Bounding box coordinate data>
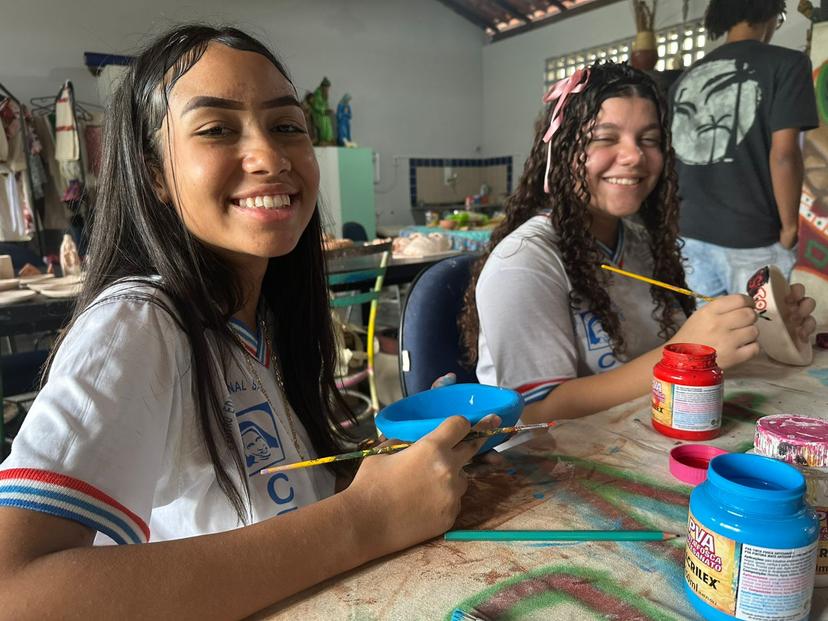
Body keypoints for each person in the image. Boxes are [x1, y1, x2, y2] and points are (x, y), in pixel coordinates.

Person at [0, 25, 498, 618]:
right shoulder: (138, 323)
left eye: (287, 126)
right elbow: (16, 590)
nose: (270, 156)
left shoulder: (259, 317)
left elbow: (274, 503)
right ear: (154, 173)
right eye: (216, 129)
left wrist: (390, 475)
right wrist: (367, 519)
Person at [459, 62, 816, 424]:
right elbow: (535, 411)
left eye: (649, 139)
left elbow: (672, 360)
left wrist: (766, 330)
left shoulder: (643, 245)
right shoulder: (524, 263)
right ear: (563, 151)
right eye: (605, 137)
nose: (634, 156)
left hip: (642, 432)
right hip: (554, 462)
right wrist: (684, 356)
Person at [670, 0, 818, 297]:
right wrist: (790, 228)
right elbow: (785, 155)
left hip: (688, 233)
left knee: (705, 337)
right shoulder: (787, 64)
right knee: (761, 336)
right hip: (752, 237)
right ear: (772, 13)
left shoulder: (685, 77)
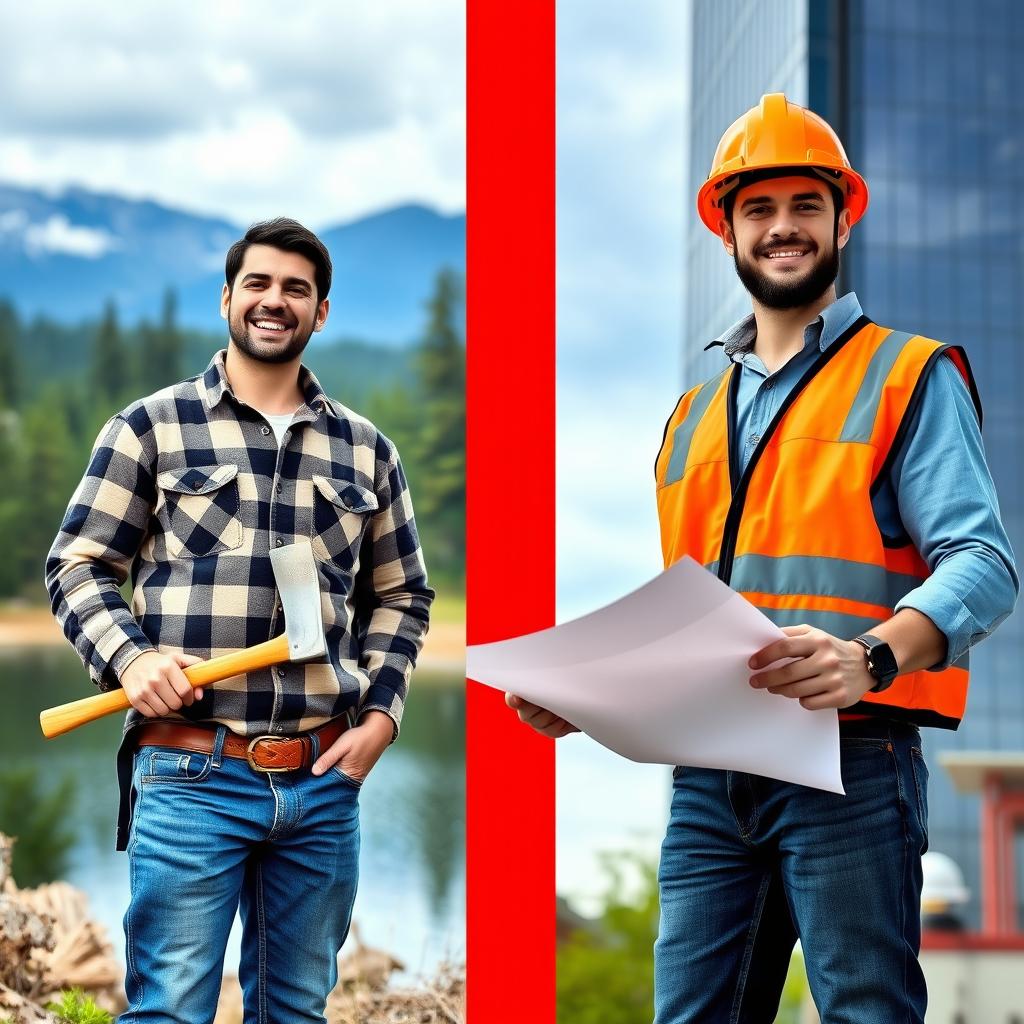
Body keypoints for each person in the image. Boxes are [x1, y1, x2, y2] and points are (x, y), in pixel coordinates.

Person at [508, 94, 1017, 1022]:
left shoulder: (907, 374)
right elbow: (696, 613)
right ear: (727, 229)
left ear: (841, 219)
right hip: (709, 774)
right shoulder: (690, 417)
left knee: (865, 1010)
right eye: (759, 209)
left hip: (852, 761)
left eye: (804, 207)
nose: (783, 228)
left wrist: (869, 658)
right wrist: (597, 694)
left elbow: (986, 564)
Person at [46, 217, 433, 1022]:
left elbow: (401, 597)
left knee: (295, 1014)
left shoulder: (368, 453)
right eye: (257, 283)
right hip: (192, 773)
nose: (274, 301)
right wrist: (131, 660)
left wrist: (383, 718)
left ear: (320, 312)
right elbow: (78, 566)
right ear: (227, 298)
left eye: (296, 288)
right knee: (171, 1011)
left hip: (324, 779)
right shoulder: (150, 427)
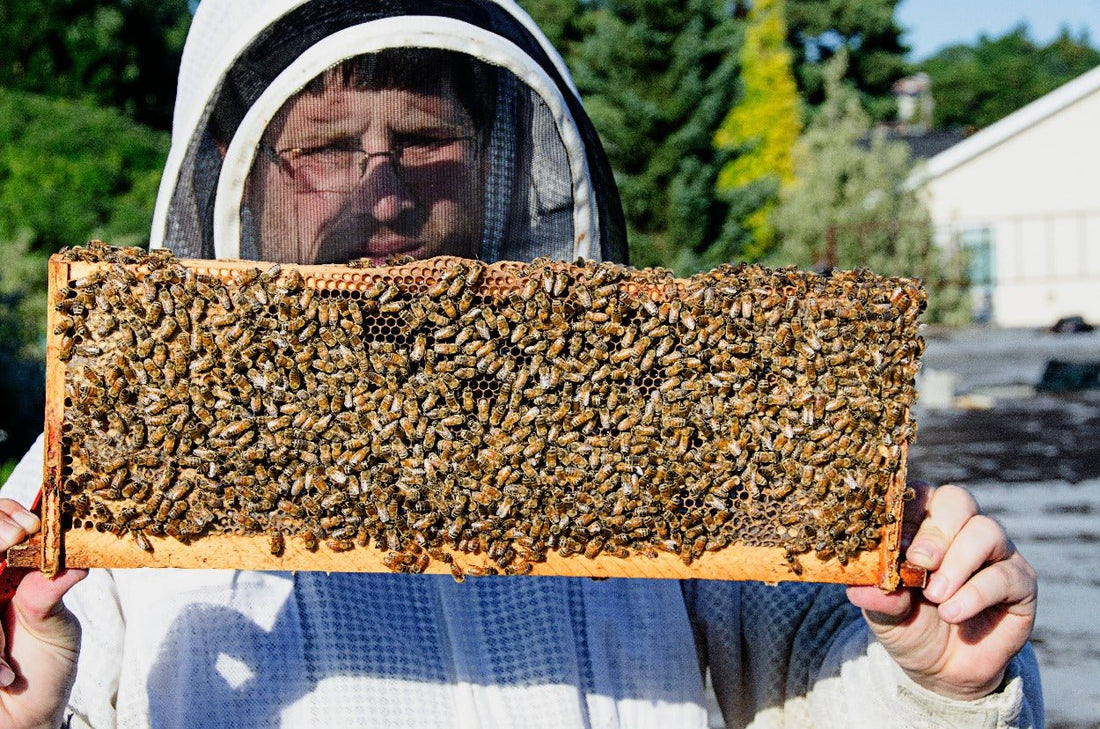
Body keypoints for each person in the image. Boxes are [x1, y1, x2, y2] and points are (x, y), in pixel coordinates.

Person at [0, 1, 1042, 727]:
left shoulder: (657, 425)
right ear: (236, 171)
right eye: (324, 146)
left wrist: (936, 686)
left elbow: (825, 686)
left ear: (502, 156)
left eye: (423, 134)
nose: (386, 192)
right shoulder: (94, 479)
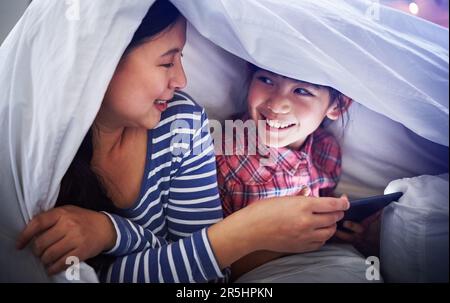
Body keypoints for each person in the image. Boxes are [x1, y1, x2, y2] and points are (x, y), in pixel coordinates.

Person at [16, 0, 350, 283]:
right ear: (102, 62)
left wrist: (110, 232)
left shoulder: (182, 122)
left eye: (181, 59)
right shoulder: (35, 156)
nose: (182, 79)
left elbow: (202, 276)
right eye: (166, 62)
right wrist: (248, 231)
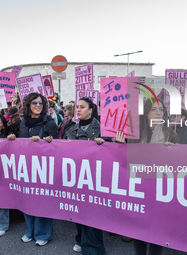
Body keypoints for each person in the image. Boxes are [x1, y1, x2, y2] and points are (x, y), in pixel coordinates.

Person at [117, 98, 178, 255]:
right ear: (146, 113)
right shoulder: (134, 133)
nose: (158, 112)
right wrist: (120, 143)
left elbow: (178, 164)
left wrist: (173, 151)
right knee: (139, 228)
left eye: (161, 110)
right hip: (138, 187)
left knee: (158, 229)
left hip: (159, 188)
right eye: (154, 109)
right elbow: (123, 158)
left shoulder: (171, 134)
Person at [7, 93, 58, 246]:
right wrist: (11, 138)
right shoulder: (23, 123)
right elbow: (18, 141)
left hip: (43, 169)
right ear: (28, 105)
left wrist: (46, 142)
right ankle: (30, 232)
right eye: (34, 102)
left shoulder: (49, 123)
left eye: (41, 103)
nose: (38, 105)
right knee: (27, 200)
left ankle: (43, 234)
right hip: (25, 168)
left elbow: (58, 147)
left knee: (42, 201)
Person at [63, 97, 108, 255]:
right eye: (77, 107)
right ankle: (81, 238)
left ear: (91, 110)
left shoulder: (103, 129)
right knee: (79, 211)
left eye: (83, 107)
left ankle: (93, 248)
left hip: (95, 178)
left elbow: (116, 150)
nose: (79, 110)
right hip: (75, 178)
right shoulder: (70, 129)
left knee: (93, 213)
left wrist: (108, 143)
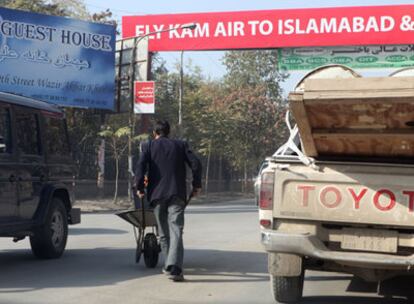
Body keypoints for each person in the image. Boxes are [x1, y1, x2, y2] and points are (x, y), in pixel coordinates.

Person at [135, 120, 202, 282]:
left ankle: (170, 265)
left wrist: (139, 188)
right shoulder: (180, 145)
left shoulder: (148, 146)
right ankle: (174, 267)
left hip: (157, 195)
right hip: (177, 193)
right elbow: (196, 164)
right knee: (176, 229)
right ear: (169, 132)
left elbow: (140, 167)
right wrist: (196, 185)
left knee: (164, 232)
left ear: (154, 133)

What you should do> Starting with the line that holds "right shoulder: (134, 133)" and ending with the line that holds "left shoulder: (171, 134)", retype every line in the data above exactly, and nothing else.

Solution to this task>
right shoulder: (134, 133)
nose: (158, 112)
right wrist: (120, 143)
left elbow: (178, 164)
left wrist: (173, 151)
right knee: (139, 228)
left eye: (161, 110)
right hip: (138, 187)
left knee: (158, 229)
left hip: (159, 188)
right eye: (154, 109)
right elbow: (123, 158)
left shoulder: (171, 134)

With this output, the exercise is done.